Given the popularity of CBT, the 'CBT' term has become overused to describe therapies that incorporate some of the techniques associated with CBT but that lack many of CBT’s core and essential features. What ends up happening is that many people in therapy think they’re receiving CBT when, in fact, they’re not. 


Read on to learn about the defining features of CBT that you can expect to experience when receiving the complete CBT package. 

Case Conceptualization
Action Plans
Therapeutic Relationship
Progress measures

CBT is anchored by a cognitive-behavioural case conceptualization.

“A clinician without a case conceptualization is like the captain of a ship without radar, a compass and a rudder...aimlessly floating about with little or no direction.”

~ Meichenbaum, 2014, p.2

Case conceptualization is the process where you and your therapist work to make sense of the problems that brought you to therapy. This conceptualization begins to form in the first session, but evolves over the course of therapy as new information about your patterns is discovered and incorporated.

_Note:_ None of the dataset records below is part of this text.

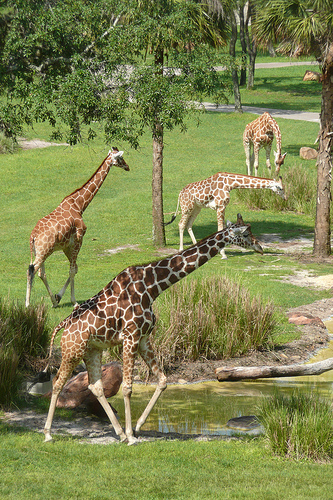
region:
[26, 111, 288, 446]
Four endangered Rothschild's giraffe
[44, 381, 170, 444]
Rothchild's giraffe are white to the knee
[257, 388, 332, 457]
tall green grass area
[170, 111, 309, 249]
giraffe bend over to drink water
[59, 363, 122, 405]
large boulder by water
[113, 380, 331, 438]
shallow sun dappled water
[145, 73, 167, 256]
trunk of a younger tree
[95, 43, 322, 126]
a grey pathway through the grounds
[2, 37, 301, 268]
a manicured green lawn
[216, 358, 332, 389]
a log lays along the water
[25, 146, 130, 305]
A very tall girafe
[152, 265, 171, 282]
A spot on a girafe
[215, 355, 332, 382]
A long log going across the water.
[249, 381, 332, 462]
A tuft of tall grass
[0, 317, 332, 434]
Green water in pond.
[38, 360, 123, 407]
A large red rock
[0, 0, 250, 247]
A tree in the middle of the grass.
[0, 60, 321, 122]
A concrete walk way.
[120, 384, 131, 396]
Knee of a giraffe.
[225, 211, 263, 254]
Head of a giraffe.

Through case conceptualization, you and your therapist will develop a common language for describing the different thoughts, emotions, physical sensations, behaviours, and situational aspects of the difficulties you’re experiencing. A case conceptualization also explains how all these aspects of your difficulties fit together over time, including the situations that might have triggered your problems to develop in the first place and the thoughts and behaviours that keep your problems going over time.  A case conceptualization not only helps clients set specific goals for therapy, but also increases their motivation to experiment with new strategies because they can see how it all fits together. Case conceptualization also guides therapists in their selection between the wide variety of cognitive and behavioural strategies available in CBT, which maximizes the effectiveness and efficiency of the treatment they provide. In this way, you can think of the case conceptualization as the roadmap for therapy.

CBT is collaborative.

"Alone we can do so little; together we can do so much."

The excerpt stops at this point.